[Dataset entries — start]

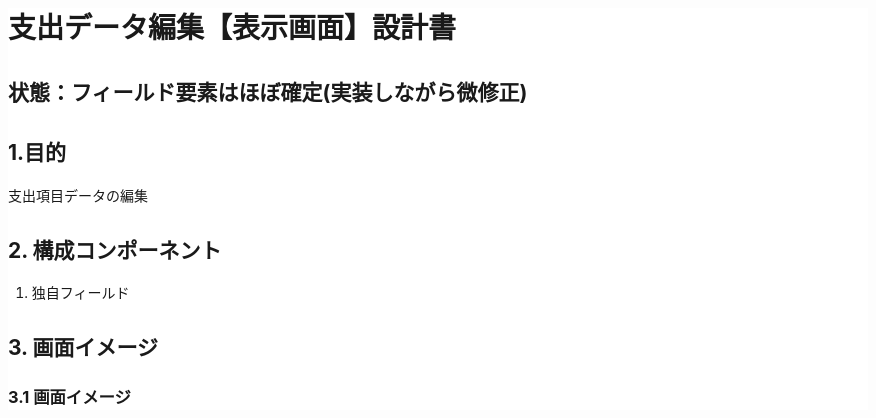 ﻿# 支出データ編集【表示画面】設計書

## 状態：フィールド要素はほぼ確定(実装しながら微修正)

## 1.目的

支出項目データの編集

## 2. 構成コンポーネント

1. 独自フィールド

## 3. 画面イメージ

### 3.1 画面イメージ

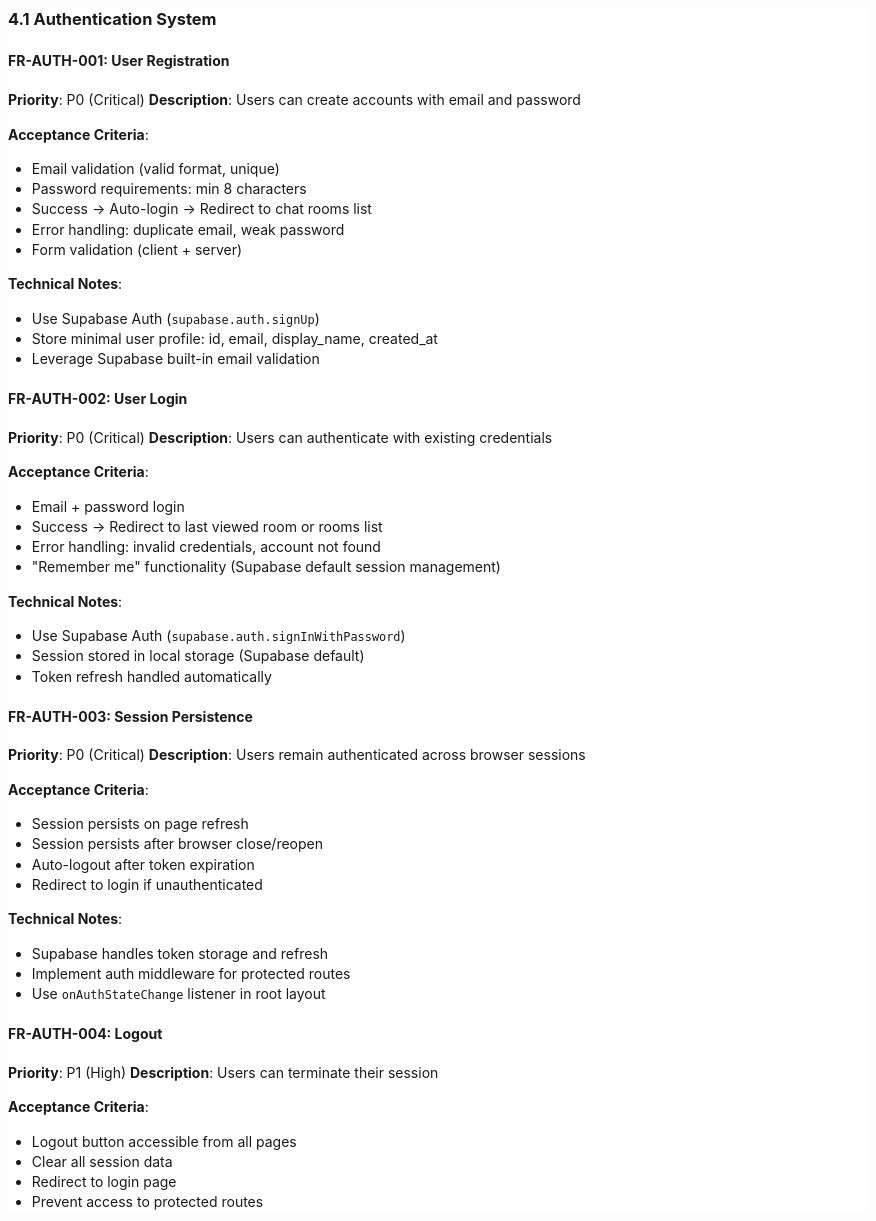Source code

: ### 4.1 Authentication System

#### FR-AUTH-001: User Registration
**Priority**: P0 (Critical)
**Description**: Users can create accounts with email and password

**Acceptance Criteria**:
- Email validation (valid format, unique)
- Password requirements: min 8 characters
- Success → Auto-login → Redirect to chat rooms list
- Error handling: duplicate email, weak password
- Form validation (client + server)

**Technical Notes**:
- Use Supabase Auth (`supabase.auth.signUp`)
- Store minimal user profile: id, email, display_name, created_at
- Leverage Supabase built-in email validation

#### FR-AUTH-002: User Login
**Priority**: P0 (Critical)
**Description**: Users can authenticate with existing credentials

**Acceptance Criteria**:
- Email + password login
- Success → Redirect to last viewed room or rooms list
- Error handling: invalid credentials, account not found
- "Remember me" functionality (Supabase default session management)

**Technical Notes**:
- Use Supabase Auth (`supabase.auth.signInWithPassword`)
- Session stored in local storage (Supabase default)
- Token refresh handled automatically

#### FR-AUTH-003: Session Persistence
**Priority**: P0 (Critical)
**Description**: Users remain authenticated across browser sessions

**Acceptance Criteria**:
- Session persists on page refresh
- Session persists after browser close/reopen
- Auto-logout after token expiration
- Redirect to login if unauthenticated

**Technical Notes**:
- Supabase handles token storage and refresh
- Implement auth middleware for protected routes
- Use `onAuthStateChange` listener in root layout

#### FR-AUTH-004: Logout
**Priority**: P1 (High)
**Description**: Users can terminate their session

**Acceptance Criteria**:
- Logout button accessible from all pages
- Clear all session data
- Redirect to login page
- Prevent access to protected routes
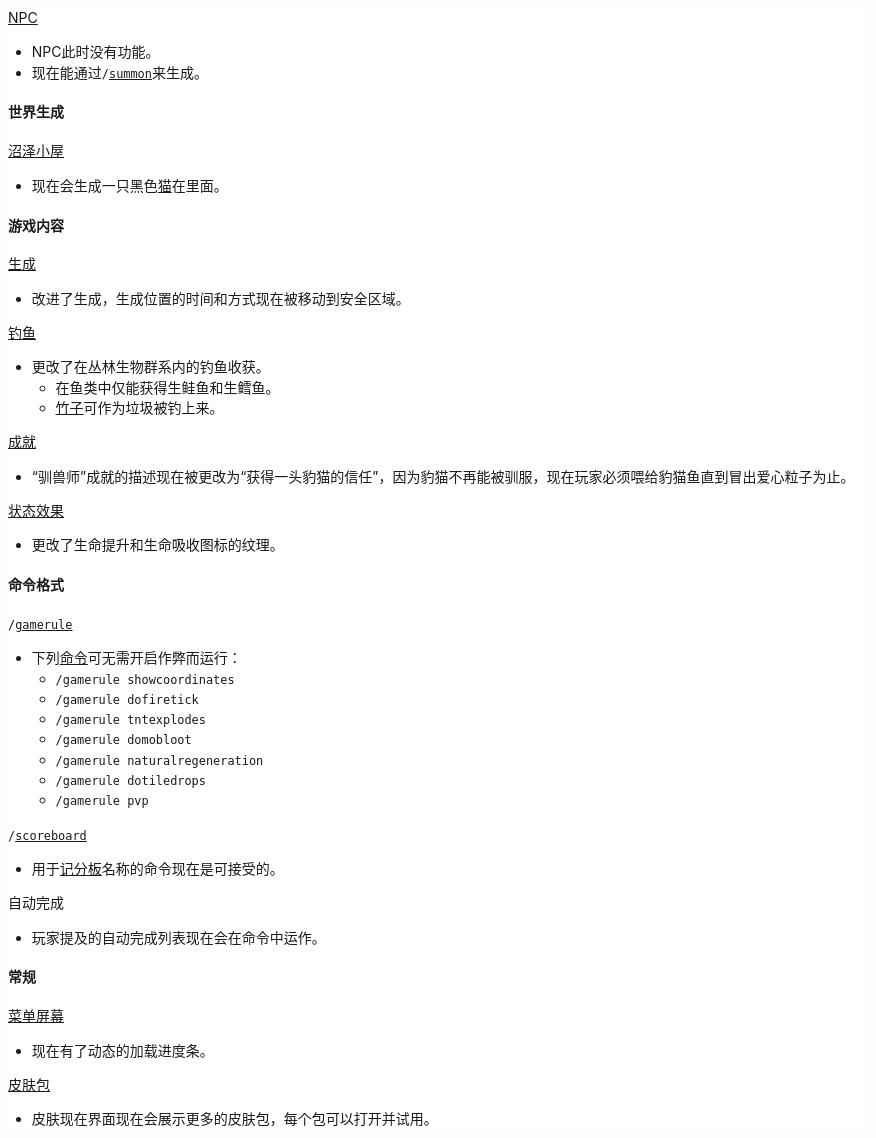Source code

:[NPC](https://zh.minecraft.wiki/w/NPC)

* NPC此时没有功能。
* 现在能通过`/`[`summon`](https://zh.minecraft.wiki/w/%E5%91%BD%E4%BB%A4/summon)来生成。

#### 世界生成

[沼泽小屋](https://zh.minecraft.wiki/w/%E6%B2%BC%E6%B3%BD%E5%B0%8F%E5%B1%8B)

* 现在会生成一只黑色[猫](https://zh.minecraft.wiki/w/%E7%8C%AB)在里面。

#### 游戏内容

[生成](https://zh.minecraft.wiki/w/%E7%94%9F%E6%88%90)

* 改进了生成，生成位置的时间和方式现在被移动到安全区域。

[钓鱼](https://zh.minecraft.wiki/w/%E9%92%93%E9%B1%BC)

* 更改了在丛林生物群系内的钓鱼收获。
  * 在鱼类中仅能获得生鲑鱼和生鳕鱼。
  * [竹子](https://zh.minecraft.wiki/w/%E7%AB%B9%E5%AD%90)可作为垃圾被钓上来。

[成就](https://zh.minecraft.wiki/w/%E6%88%90%E5%B0%B1)

* “驯兽师”成就的描述现在被更改为“获得一头豹猫的信任”，因为豹猫不再能被驯服，现在玩家必须喂给豹猫鱼直到冒出爱心粒子为止。

[状态效果](https://zh.minecraft.wiki/w/%E7%8A%B6%E6%80%81%E6%95%88%E6%9E%9C)

* 更改了生命提升和生命吸收图标的纹理。

#### 命令格式

`/`[`gamerule`](https://zh.minecraft.wiki/w/%E5%91%BD%E4%BB%A4/gamerule)

* 下列[命令](https://zh.minecraft.wiki/w/%E5%91%BD%E4%BB%A4)可无需开启作弊而运行：
  * `/gamerule showcoordinates`
  * `/gamerule dofiretick`
  * `/gamerule tntexplodes`
  * `/gamerule domobloot`
  * `/gamerule naturalregeneration`
  * `/gamerule dotiledrops`
  * `/gamerule pvp`

`/`[`scoreboard`](https://zh.minecraft.wiki/w/%E5%91%BD%E4%BB%A4/scoreboard)

* 用于[记分板](https://zh.minecraft.wiki/w/%E8%AE%B0%E5%88%86%E6%9D%BF)名称的命令现在是可接受的。

自动完成

* 玩家提及的自动完成列表现在会在命令中运作。

#### 常规

[菜单屏幕](https://zh.minecraft.wiki/w/%E8%8F%9C%E5%8D%95%E5%B1%8F%E5%B9%95)

* 现在有了动态的加载进度条。

[皮肤包](https://zh.minecraft.wiki/w/%E7%9A%AE%E8%82%A4%E5%8C%85)

* 皮肤现在界面现在会展示更多的皮肤包，每个包可以打开并试用。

[Dataset entries — finish]

Within the records, count the lines that include the word "handling". Answer with the number only.

2